Media mêlée in the age of AI
The theme of this year’s Himal Media Mela is ‘Trust and Introspection’, highlighting the need for journalism to reinvent itself and regain its credibility for impact.
We face much of the same issues in Nepal and worldwide as we did last year: political disarray and a looming economic crisis at home, Russia’s invasion of Ukraine, a Sino-US Cold War, and more evidence of record breaking heat that is an ominous sign of climate breakdown.
The only difference is that this year, all of these crises have got worse.
In Nepal, we have more or less the same leaders, the same disputes, the same reactive media content that we have seen over the past two decades. Besides trying to find a new role for journalism in the age of AI, Nepal’s traditional press also has to turn the gaze on itself.
Because of its relentless emphasis on the negative, journalism tends to make citizens cynical. Despite our disillusionment with politics, Nepal’s human development parameters have improved, voters showed in last week’s by-elections that there is a groundswell of support for reform, and unlike other countries in the region Nepalis are still free to complain about how miserable we are. Nepal is a relatively open society, and to a certain extent there is rule of law.
Let us hope we can build on this in the coming decade of the 2080s BS. But imagine how much further we might have been if there had been a peace dividend after 2006, better governance and transparency in the years since.
And now the country faces the twin challenge of the Himalaya being both a climate and geopolitical hotspot. The media landscape has also changed drastically in the past year, as it has the world over. Mobile internet has spread further, bandwidth has expanded. This has led to shorter attention spans, and a mass migration of users to social media platforms.
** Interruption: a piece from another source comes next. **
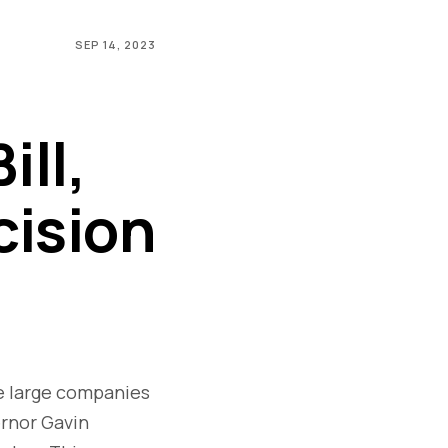
SEP 14, 2023
ll,
cision
re large companies
ernor Gavin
Across the world and the region, there are ominous signs of democracy in retreat. In the past year, the independent judiciary, the legislature and the executive have all been further weakened in the world’s largest democracy to our south. And to the north, we have the Great Firewall of China.
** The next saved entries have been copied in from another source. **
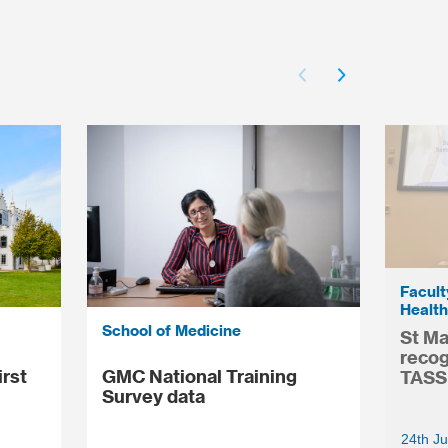
Facult
Health
School of Medicine
St Ma
recog
irst
GMC National Training
TASS
Survey data
24th Ju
At a time when we need a robust and independent media to tackle global crises like climate collapse and the steady depletion of freedoms, the press as we knew it is weaker than ever before. The legacy media now also includes digital portals, and both our business models are collapsing. Independent journalism is even more vulnerable to political and corporate pressure, undermining our public service role.
Newspapers, tv stations and portals in Nepal do not compete with each other, we compete with Google and Facebook and independent content providers.
Nepal’s media industry, supported by private sector advertising, was the amplifier of every sphere of development: health, education, business, science, culture and heritage, the arts and technology. That role has eroded.
And all this is happening as news competes with entertainment for collective attention. The publishing industry is no longer a one-way street from newsrooms to doorsteps. It is an eight-lane highway of interactive websites, apps and comment threads. And now, we are all hurtling into this long dark tunnel called Artificial Intelligence without knowing what is on the other side.
Maria Ressa calls this “toxic sludge of anger and conspiracy a pipeline of hate, a hyper socialisation, and the tyranny of trends”. How is media going to survive algorithmic radicalisation to manufacture customised mass persuasion? Facts do not matter anymore, fact-checking doesn’t seem to make a difference when codes make us distrust everything and everyone. Traditional mass media is no longer the gatekeeper. Everyone is now guarding their own doors and windows.
Over Wednesday and Thursday, the Himal Media Mela will hear from practitioners and supporters of media from Nepal and the region on how journalism can keep up with these changes, be meaningful, and survive into the future.
Readers and viewers will not come to us, our content has to go where they are. If facts do not change things, we have to tell our stories better. We have to be explainers and share how we do the stories we do, and why they are important.
Excerpted from Welcome Address to Himal Media Mela on 3 May 2023.